En realidad se trata de trompear, nada más que con un trompo que carga, por lo menos, dinamita. En efecto, lo que se puede decir del señor Donald Trump es que es un loco con suerte, o multimillonario, o aguerrido en un campo de batalla de destrucción y muerte. Pero todo tiene una explicación o causa. Por el momento, las señales de alarma van creciendo y son una seria, muy seria, advertencia para los electores estadunidenses (al margen de su peculiar democracia directa e indirecta). La llamada fuerza electoral latina es muy poderosa en Estados Unidos, siendo así mismo un factor vital para el ejercicio de la política. A lo que hay que añadir que lo que pasa o pase en Estados Unidos incidirá inevitablemente en el resto del mundo: fuerza electoral aquélla cada día más descontenta con el virtual candidato republicano a la Presidencia de su país. Cabe notar aquí la presencia electoral de un hombre inteligente, Bernie Sanders, que le ha clavado varias veces, y duro, la pica de rejoneo al contradictorio Trump. Éste dice que acepta y no acepta, que acepta y no acepta, un debate con aquél, demostrando así sus grandes indecisiones de fondo, ideológicas y temperamentales. ¡No, de plano, el dinero no lo puede todo! Y en cuanto a la ira o xenofobia que consume a Trump el ricachón se olvida de los orígenes de su país. ¿No acaso Estados Unidos nacieron al impulso y ritmo de sangre proveniente de Europa, la que ha sido una constante durante un largo período de su historia?
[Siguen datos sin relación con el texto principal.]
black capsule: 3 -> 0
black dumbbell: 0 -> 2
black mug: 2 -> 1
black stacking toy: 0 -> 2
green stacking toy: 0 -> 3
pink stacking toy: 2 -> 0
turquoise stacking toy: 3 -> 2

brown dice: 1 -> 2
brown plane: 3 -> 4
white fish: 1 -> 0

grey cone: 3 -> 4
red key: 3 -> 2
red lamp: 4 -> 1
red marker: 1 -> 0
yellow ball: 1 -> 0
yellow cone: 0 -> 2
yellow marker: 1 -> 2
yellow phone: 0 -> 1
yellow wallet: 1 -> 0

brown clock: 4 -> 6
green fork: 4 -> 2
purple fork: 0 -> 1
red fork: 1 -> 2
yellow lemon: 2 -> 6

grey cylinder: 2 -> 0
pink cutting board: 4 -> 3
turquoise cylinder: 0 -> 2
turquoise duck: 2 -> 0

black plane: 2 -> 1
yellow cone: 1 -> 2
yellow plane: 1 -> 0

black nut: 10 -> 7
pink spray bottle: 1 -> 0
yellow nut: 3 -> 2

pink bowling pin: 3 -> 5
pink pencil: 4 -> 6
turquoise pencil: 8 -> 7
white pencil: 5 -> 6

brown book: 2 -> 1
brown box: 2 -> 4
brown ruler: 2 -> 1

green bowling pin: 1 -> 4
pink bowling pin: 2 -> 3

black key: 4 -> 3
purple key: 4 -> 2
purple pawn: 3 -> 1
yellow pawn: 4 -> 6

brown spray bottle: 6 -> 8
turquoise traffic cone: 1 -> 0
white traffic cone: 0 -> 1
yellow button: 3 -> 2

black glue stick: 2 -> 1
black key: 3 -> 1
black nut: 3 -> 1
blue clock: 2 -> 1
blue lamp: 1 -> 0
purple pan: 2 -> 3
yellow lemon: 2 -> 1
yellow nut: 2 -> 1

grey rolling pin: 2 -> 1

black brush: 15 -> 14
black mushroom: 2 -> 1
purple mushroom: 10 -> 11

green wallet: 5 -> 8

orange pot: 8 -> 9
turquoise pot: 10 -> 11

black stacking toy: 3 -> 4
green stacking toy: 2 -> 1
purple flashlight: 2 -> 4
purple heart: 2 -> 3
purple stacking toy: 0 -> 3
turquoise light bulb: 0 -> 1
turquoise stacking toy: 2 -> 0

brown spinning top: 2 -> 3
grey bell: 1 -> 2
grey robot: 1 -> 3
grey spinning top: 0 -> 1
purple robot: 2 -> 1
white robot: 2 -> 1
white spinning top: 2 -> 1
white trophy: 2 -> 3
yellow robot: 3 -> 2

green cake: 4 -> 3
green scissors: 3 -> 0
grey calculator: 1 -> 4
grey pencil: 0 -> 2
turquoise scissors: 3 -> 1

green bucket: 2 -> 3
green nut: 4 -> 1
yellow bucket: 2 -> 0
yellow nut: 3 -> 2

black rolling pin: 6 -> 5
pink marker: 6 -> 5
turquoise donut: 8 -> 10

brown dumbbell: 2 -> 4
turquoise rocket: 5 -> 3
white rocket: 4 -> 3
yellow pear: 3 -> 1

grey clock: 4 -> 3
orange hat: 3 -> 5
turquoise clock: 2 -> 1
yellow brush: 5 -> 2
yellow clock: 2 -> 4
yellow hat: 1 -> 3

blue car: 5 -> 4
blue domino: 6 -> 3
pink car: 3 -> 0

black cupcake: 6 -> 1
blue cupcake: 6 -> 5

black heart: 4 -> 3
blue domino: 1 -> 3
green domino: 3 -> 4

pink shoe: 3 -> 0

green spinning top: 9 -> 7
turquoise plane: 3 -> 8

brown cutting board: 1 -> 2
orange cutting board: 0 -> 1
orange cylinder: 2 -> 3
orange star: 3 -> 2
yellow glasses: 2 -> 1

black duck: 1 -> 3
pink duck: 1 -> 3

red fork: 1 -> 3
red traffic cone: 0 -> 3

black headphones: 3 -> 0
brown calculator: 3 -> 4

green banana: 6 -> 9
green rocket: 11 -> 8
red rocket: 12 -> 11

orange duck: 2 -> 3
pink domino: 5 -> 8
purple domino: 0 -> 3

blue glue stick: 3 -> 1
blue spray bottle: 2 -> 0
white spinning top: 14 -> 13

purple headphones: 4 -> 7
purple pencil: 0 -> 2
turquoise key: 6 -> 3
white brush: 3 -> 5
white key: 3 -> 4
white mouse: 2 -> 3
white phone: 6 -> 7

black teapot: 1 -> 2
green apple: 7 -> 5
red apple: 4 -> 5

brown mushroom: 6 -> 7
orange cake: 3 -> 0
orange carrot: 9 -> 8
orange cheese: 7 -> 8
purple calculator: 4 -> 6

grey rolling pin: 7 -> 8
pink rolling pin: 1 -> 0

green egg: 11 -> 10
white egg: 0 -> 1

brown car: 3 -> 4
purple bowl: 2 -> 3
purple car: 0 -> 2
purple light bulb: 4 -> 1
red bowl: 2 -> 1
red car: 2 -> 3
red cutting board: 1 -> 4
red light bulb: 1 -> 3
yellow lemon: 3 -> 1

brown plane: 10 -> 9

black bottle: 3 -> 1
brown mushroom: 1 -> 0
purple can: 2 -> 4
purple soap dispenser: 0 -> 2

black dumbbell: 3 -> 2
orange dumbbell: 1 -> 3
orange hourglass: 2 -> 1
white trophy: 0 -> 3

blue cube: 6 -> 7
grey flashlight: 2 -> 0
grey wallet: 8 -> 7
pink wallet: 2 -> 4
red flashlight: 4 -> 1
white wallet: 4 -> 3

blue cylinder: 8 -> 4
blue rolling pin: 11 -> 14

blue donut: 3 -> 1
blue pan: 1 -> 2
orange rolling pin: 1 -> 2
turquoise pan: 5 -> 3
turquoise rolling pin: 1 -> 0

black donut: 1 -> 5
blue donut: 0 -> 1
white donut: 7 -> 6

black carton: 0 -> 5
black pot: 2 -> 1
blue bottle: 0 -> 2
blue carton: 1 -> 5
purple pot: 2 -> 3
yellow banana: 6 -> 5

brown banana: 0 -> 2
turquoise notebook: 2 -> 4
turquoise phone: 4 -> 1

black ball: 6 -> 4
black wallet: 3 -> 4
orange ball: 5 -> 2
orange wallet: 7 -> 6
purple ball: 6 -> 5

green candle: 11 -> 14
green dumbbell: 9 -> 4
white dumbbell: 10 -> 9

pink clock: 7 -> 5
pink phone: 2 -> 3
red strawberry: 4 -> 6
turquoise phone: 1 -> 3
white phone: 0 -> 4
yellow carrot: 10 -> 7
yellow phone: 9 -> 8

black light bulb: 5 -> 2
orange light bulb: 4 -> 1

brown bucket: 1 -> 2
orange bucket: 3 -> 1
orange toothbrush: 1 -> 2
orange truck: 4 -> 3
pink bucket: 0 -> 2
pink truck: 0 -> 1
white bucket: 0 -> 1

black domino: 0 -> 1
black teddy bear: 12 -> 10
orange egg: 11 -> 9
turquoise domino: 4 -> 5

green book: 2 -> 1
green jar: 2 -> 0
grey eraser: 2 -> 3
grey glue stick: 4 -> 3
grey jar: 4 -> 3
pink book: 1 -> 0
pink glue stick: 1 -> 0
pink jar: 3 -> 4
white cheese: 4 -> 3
De Europa y de otros países a los que abrieron sus puertas. Además, lo peor que puede hacer un político es negar las raíces de su pueblo.

Ahora bien, pasemos a los llamados latinos. El gran novelista rumano Constantin Virgil Gheorghiu escribió la famosa Hora 25 cuya tesis consiste, en medio de mil peripecias de guerra, en que el conquistador acaba por ser conquistado; lo que previó también José Vasconcelos en su Raza Cósmica. El hecho es aparentemente simple toda proporción guardada: el conquistador se devora al conquistado, lo digiere y se transforma en él. Voy a lo siguiente. Los llamados latinos tienen tal fuerza en el llamado vecino del norte que van conformando, poco a poco, una fuerza de choque y resistencia. El tristemente célebre destino manifiesto se volvió aquí un destino manifiesto, pero al revés. O sea, esos latinos son un factor real de poder que está entrando en el terreno político de las grandes decisiones. En otros términos, su descontento de hoy frente a Trump no solo es materia de fino análisis en los discursos de Sanders, un aspirante en sí nada despreciable y aprovechable en grado sumo en medio de la rueda de la fortuna de la política. Por cierto, Maquiavelo dijo que la suerte y lo imprevisto son elementos que derriban castillos políticos. En suma, hay un aspirante no registrado, no oficial, los latinos, pero cuyo poder es tal que puede decidir hoy o mañana la suerte de un país y la del resto del mundo. El grito de esa gente es una llamada de advertencia nada despreciable, a tiempo, y que pone sobre aviso a su país y al planeta entero de un enorme peligro latente. Se podrá decir que son cosas de la democracia y de la primacía que distingue a Estados Unidos en los asuntos del mundo, pero son igualmente cosas del mundo en que vivimos y convivimos. Se puede evitar una catástrofe, el desbordamiento de una fuerza irracional y con claros tintes de ultraderecha que en ocasiones recuerda los peores momentos del nazismo y del fascismo, a condición de que tengamos una clara conciencia de lo que es en rigor la globalización política. Para lograrlo, y todos lo sabemos, hay mecanismos que no son precisamente los electorales y que por razones obvias no nos atañen. No metamos la cabeza donde no tenemos derecho ni donde tampoco nos llaman, pero sí opinemos. La opinión razonable, organizada y general es una fuerza indestructible.